The more enthusiastically people use jargon, the less they understand it.
Judging by how often I see “digital” and “digitization” no one has a clue what it means.
Digital means, of course, the representation of information as ones” and “zeros.” A 1959 IBM 7000 series mainframe is just as “digital” as a Nest smart thermostat or an Uber reservation – or a telegraph from the 1830s (think “dots” and “dashes” rather than “ones” and “zeros”.)
Dig a little deeper, such as this definition (on Dictonary.com) and you come closer to what people are trying to say: “,,,pertaining to, noting, or making use of computers and computerized technologies, including the Internet.”
Or try this, from a leading market researcher: “Digital business is the creation of new business designs reached by blurring the digital and physical worlds. It connects people, businesses and things to drive revenue and efficiency.”
Sorry, none of that is remotely new either. Connecting “…people, businesses and things to drive revenue and efficiency” was why airlines built computerized reservation systems in the 60s, we glommed onto local area networks in the 80s, Web commerce in the 90s and mobile and social applications in the 2000s.
But people will insist on using “digital” and the related “digitize” because it means something to them — actually, multiple things. And that’s where we mess up as marketers.
The Eight Flavors of Digital
From my work with clients, I see “digital” spanning at least eight real, meaningful technology and societal trends:
- The anywhere, anytime nature of mobile, led by smart phones and mobile apps but extending to wearables.

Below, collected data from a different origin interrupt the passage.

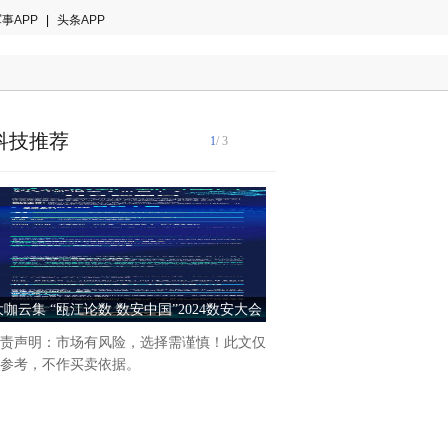
事APP
|
头条APP
科技推荐
1
/ 3
大咖云集 “瓯江论数 数安中国”2024数安大会
西湖论剑丨AI引领数字安全
数享会即将开幕！
亮点速览
责声明：市场有风险，选择需谨慎！此文仅
随着人工智能技术的蓬勃发展
参考，不作买卖依据。
全纪元即将到来。5月18日，2
字安全大会AI引领数字安全
将集结业界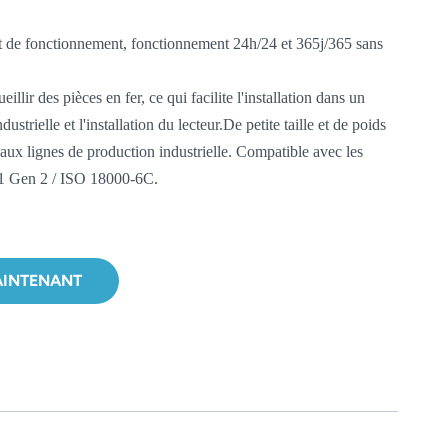
état de fonctionnement, fonctionnement 24h/24 et 365j/365 sans
llir des pièces en fer, ce qui facilite l'installation dans un
trielle et l'installation du lecteur.
De petite taille et de poids
 aux lignes de production industrielle.
Compatible avec les
1 Gen 2 / ISO 18000-6C.
AINTENANT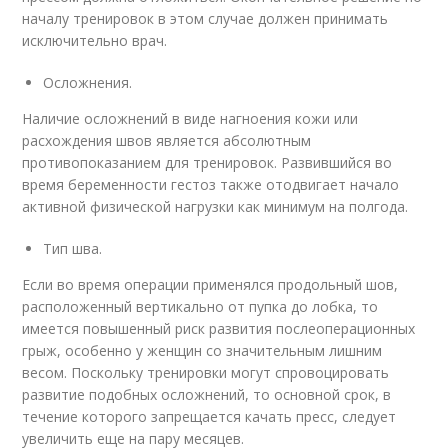
началу тренировок в этом случае должен принимать
исключительно врач.
Осложнения.
Наличие осложнений в виде нагноения кожи или
расхождения швов является абсолютным
противопоказанием для тренировок. Развившийся во
время беременности гестоз также отодвигает начало
активной физической нагрузки как минимум на полгода.
Тип шва.
Если во время операции применялся продольный шов,
расположенный вертикально от пупка до лобка, то
имеется повышенный риск развития послеоперационных
грыж, особенно у женщин со значительным лишним
весом. Поскольку тренировки могут спровоцировать
развитие подобных осложнений, то основной срок, в
течение которого запрещается качать пресс, следует
увеличить еще на пару месяцев.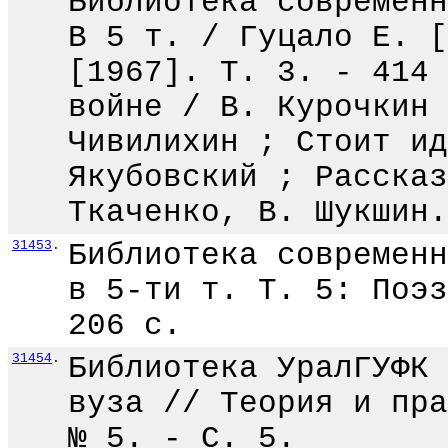
Библиотека современн
В 5 т. / Гуцало Е. [
[1967]. Т. 3. - 414 
войне / В. Курочкин 
Чивилихин ; Стоит ид
Якубовский ; Рассказ
Ткаченко, В. Шукшин.
31453
.
Библиотека современн
в 5-ти т. Т. 5: Поэз
206 с.
31454
.
Библиотека УралГУФК 
вуза // Теория и пра
№ 5. - С. 5.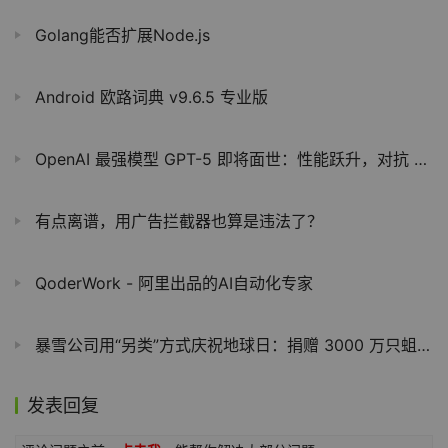
Golang能否扩展Node.js
Android 欧路词典 v9.6.5 专业版
OpenAI 最强模型 GPT-5 即将面世：性能跃升，对抗 Gemini 2.5 Pro 和 Claude 4 的杀手锏
有点离谱，用广告拦截器也算是违法了？
QoderWork - 阿里出品的AI自动化专家
暴雪公司用“另类”方式庆祝地球日：捐赠 3000 万只蛆虫喂鸟
发表回复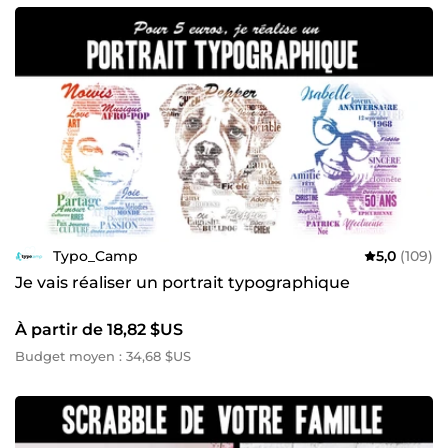
Typo_Camp
5,0
(109)
Je vais réaliser un portrait typographique
À partir de 18,82 $US
Budget moyen : 34,68 $US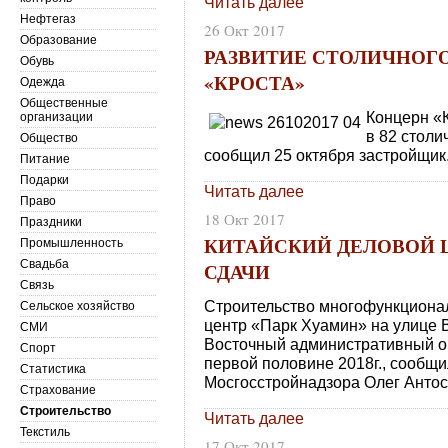
Читать далее
Нефтегаз
26 Окт 2017
Образование
РАЗВИТИЕ СТОЛИЧНОГО
Обувь
«КРОСТА»
Одежда
Общественные
Концерн «К
организации
в 82 стол
Общество
сообщил 25 октября застройщик
Питание
Подарки
Читать далее
Право
18 Окт 2017
Праздники
КИТАЙСКИЙ ДЕЛОВОЙ Ц
Промышленность
Свадьба
СДАЧИ
Связь
Строительство многофункционал
Сельское хозяйство
центр «Парк Хуамин» на улице В
СМИ
Восточный административный ок
Спорт
первой половине 2018г., сообщи
Статистика
Мосгосстройнадзора Олег Антос
Страхование
Строительство
Читать далее
Текстиль
17 Окт 2017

- The delivery of applications, data and other services from the cloud rather than internal data centers. (That’s what one research group meant when they referred to “Applications Transformed to Digital” as if all applications aren’t already digital.
- Social: The creation and sharing of content by customers, which can be tapped to track their needs or product perceptions or encourage their engagement with your brand.
- The Internet of Things: Ranging from cars and smart homes to industrial equipment to health care and fitness devices.
- Big Data: Mining insights from mass volumes of data generated by devices and things to uncover hidden trends, customer needs and opportunities for cost reduction and efficiency.
- Everything as code: Just as VMware abstracts physical servers into code files, using software to present networks and storage as code, making it easier to reconfigure and the scale IT “plumbing” as needed.
- Skills as a service: Using the Web to tap global talent pools on demand.
- The consumerization of IT: The need to meet demands from customers and employees for applications and services that are as easy to use as Uber or Facebook.
Color Us Confused
With all these potential game-changers to talk about (and more I’m sure I missed a bunch) it’s no wonder marketers throw up their hands and call it all “digital.” Here’s why that doesn’t work.
Each of these trends pose massively different challenges and massively different opportunities for your customers. If they respond to your “digital” pitch with an “Internet of Things” challenge and you’re really selling social technology, you’ve wasted each other’s time.
Maybe it’s OK to grab prospects with the shiny promise of “digital” this, that, or the other thing, get them talking about their needs and then figure out if you can sell your me-too network management or software testing tool as a “digital transformation solution.”
In the short run, this might work, if you don’t mind spouting nonsense to make a living. In the long run, customers who waste hundreds of thousands or millions of dollars on poorly-defined “digital” initiatives will lose their jobs — and remember who misled them.
If you think I’m just being too up-tight about all this, ask your CEO, CMO, CIO and top two sales people to define what makes your solution “digital” in one sentence. Do their answers match? And if they don’t, does it matter?